Another mobile challenge is keeping your site’s user interface compatible with many different platforms and operating systems. If you look at a supposedly simple platform to code for like the desktop, not all browsers are going to be able to load your browser flawlessly on the PC. If you look at your site’s logs, then you’ll probably still see a percentage of people using Internet Explorer 6 or 7. You can’t do the same things on these ancient browsers compared to modern browsers like Microsoft’s Edge browser.

Google’s Android operating system has around ten different flavors each with their own compatibility issues. Apple’s iOS operating system is currently on version 10. Although you’d think it would be easier to code for Apple’s unified environment, it turns out that not all of Apple’s devices can run iOS 10. An iPhone 4 tops out at iOS 9, but remains a popular starter iPhone due to its affordability on the secondary market and its small size. When you add in iPads and Apple Watches (each model with their own end of life timeline), it adds to a developer’s challenge to get their app or site working for all flavors of devices.

 

Are we Heading into a Mobile Only World?

We may soon reach the point where mobile-first is going to escalate where mobile becomes the barometer for web best practices (not the desktop). Google is pushing businesses to emphasise mobile in their digital marketing strategies. If your programmer or web developer tells you that your app or website is sustainable in a mobile-only universe, then you’ve already completed what you need to do to stay competitive into the future.

A good example of the mobile-first approach to business is Uber. You can’t order an Uber ride from a PC, Uber only allows their customers to do it from their mobile phones. In the case of Uber, there’s really no need for a website because everything they offer can be done from a mobile phone. The social media website Instagram is another example of a company that has gone beyond mobile-first into a mobile-only universe. You can’t upload any pictures to your account using the Instagram desktop website. Instagram gives users on the phone the ideal experience as that’s where they’ve decided to focus their development. Uber and Instagram are just two example apps that have cultivated a sustainable outlook looking forward to a mobile-only world. There are more and more apps today that work on mobile only. They don’t need to be tethered to the desktop as they don’t feel the need to carry on the burden of the cord to operate in a mobile world.
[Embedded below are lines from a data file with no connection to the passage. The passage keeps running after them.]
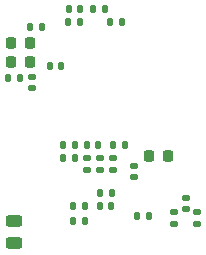
<source format=gbr>
%TF.GenerationSoftware,KiCad,Pcbnew,(7.0.0-rc2-153-g7d6218acb4)*%
%TF.CreationDate,2023-02-19T16:48:29+08:00*%
%TF.ProjectId,RAK3172-M.2-2230-Mod,52414b33-3137-4322-9d4d-2e322d323233,rev?*%
%TF.SameCoordinates,Original*%
%TF.FileFunction,Paste,Bot*%
%TF.FilePolarity,Positive*%
%FSLAX46Y46*%
G04 Gerber Fmt 4.6, Leading zero omitted, Abs format (unit mm)*
G04 Created by KiCad (PCBNEW (7.0.0-rc2-153-g7d6218acb4)) date 2023-02-19 16:48:29*
%MOMM*%
%LPD*%
G01*
G04 APERTURE LIST*
G04 Aperture macros list*
%AMRoundRect*
0 Rectangle with rounded corners*
0 $1 Rounding radius*
0 $2 $3 $4 $5 $6 $7 $8 $9 X,Y pos of 4 corners*
0 Add a 4 corners polygon primitive as box body*
4,1,4,$2,$3,$4,$5,$6,$7,$8,$9,$2,$3,0*
0 Add four circle primitives for the rounded corners*
1,1,$1+$1,$2,$3*
1,1,$1+$1,$4,$5*
1,1,$1+$1,$6,$7*
1,1,$1+$1,$8,$9*
0 Add four rect primitives between the rounded corners*
20,1,$1+$1,$2,$3,$4,$5,0*
20,1,$1+$1,$4,$5,$6,$7,0*
20,1,$1+$1,$6,$7,$8,$9,0*
20,1,$1+$1,$8,$9,$2,$3,0*%
G04 Aperture macros list end*
%ADD10RoundRect,0.243750X0.456250X-0.243750X0.456250X0.243750X-0.456250X0.243750X-0.456250X-0.243750X0*%
%ADD11RoundRect,0.140000X0.140000X0.170000X-0.140000X0.170000X-0.140000X-0.170000X0.140000X-0.170000X0*%
%ADD12RoundRect,0.140000X-0.140000X-0.170000X0.140000X-0.170000X0.140000X0.170000X-0.140000X0.170000X0*%
%ADD13RoundRect,0.135000X-0.185000X0.135000X-0.185000X-0.135000X0.185000X-0.135000X0.185000X0.135000X0*%
%ADD14RoundRect,0.135000X0.135000X0.185000X-0.135000X0.185000X-0.135000X-0.185000X0.135000X-0.185000X0*%
%ADD15RoundRect,0.140000X-0.170000X0.140000X-0.170000X-0.140000X0.170000X-0.140000X0.170000X0.140000X0*%
%ADD16RoundRect,0.218750X0.218750X0.256250X-0.218750X0.256250X-0.218750X-0.256250X0.218750X-0.256250X0*%
%ADD17RoundRect,0.135000X-0.135000X-0.185000X0.135000X-0.185000X0.135000X0.185000X-0.135000X0.185000X0*%
G04 APERTURE END LIST*
D10*
%TO.C,F301*%
X140200000Y-106112500D03*
X140200000Y-104237500D03*
%TD*%
D11*
%TO.C,C202*%
X145330000Y-98925000D03*
X144370000Y-98925000D03*
%TD*%
%TO.C,C201*%
X145330000Y-97775000D03*
X144370000Y-97775000D03*
%TD*%
D12*
%TO.C,C206*%
X141570000Y-87825000D03*
X142530000Y-87825000D03*
%TD*%
D13*
%TO.C,R302*%
X153750000Y-103465000D03*
X153750000Y-104485000D03*
%TD*%
D11*
%TO.C,C401*%
X148430000Y-102975000D03*
X147470000Y-102975000D03*
%TD*%
D14*
%TO.C,R403*%
X151660000Y-103775000D03*
X150640000Y-103775000D03*
%TD*%
%TO.C,R202*%
X145810000Y-87425000D03*
X144790000Y-87425000D03*
%TD*%
D15*
%TO.C,C203*%
X141750000Y-92045000D03*
X141750000Y-93005000D03*
%TD*%
D14*
%TO.C,R203*%
X147860000Y-86325000D03*
X146840000Y-86325000D03*
%TD*%
D15*
%TO.C,C301*%
X154750000Y-102295000D03*
X154750000Y-103255000D03*
%TD*%
D11*
%TO.C,C211*%
X145780000Y-86325000D03*
X144820000Y-86325000D03*
%TD*%
D16*
%TO.C,L203*%
X153225000Y-98775000D03*
X151650000Y-98775000D03*
%TD*%
%TO.C,L202*%
X141537500Y-89125000D03*
X139962500Y-89125000D03*
%TD*%
D15*
%TO.C,C204*%
X146350000Y-98945000D03*
X146350000Y-99905000D03*
%TD*%
D13*
%TO.C,R301*%
X155700000Y-103465000D03*
X155700000Y-104485000D03*
%TD*%
D16*
%TO.C,L201*%
X141537500Y-90775000D03*
X139962500Y-90775000D03*
%TD*%
D17*
%TO.C,R402*%
X145190000Y-104225000D03*
X146210000Y-104225000D03*
%TD*%
D14*
%TO.C,R401*%
X147440000Y-101875000D03*
X148460000Y-101875000D03*
%TD*%
D12*
%TO.C,C205*%
X144180000Y-91075000D03*
X143220000Y-91075000D03*
%TD*%
D15*
%TO.C,C210*%
X148600000Y-98945000D03*
X148600000Y-99905000D03*
%TD*%
D14*
%TO.C,R201*%
X140710000Y-92125000D03*
X139690000Y-92125000D03*
%TD*%
%TO.C,R404*%
X146210000Y-102975000D03*
X145190000Y-102975000D03*
%TD*%
D17*
%TO.C,R204*%
X149360000Y-87425000D03*
X148340000Y-87425000D03*
%TD*%
D12*
%TO.C,C209*%
X148600000Y-97775000D03*
X149560000Y-97775000D03*
%TD*%
D11*
%TO.C,C208*%
X147330000Y-97775000D03*
X146370000Y-97775000D03*
%TD*%
D15*
%TO.C,C212*%
X150350000Y-100535000D03*
X150350000Y-99575000D03*
%TD*%
%TO.C,C207*%
X147450000Y-98945000D03*
X147450000Y-99905000D03*
%TD*%
M02*

</source>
Some business might be thinking that this update doesn’t matter to them. They might blow it off since they don’t have much mobile traffic. But mobile visitors isn’t the point of this update. The point is that Google is now using your mobile site to rank your desktop site. The question of whether you have a lot of mobile traffic isn’t something that Google is going to make allowances for.

You should also double check your analytics as you may be underestimating the number of mobile visitors as a percentage of all your traffic that your site is getting. Also, consider how much traffic you could have if you were ranking well for mobile. A majority of Google’s traffic is coming now from mobile. The number of mobile visitors a business gets will greatly depend on the sector your business is in as well as your paid traffic sources.

Businesses have to start thinking differently in a world where Google is using your mobile site to rank your entire site. The world is heading towards mobile, so it’s best that businesses be prepared for the shift.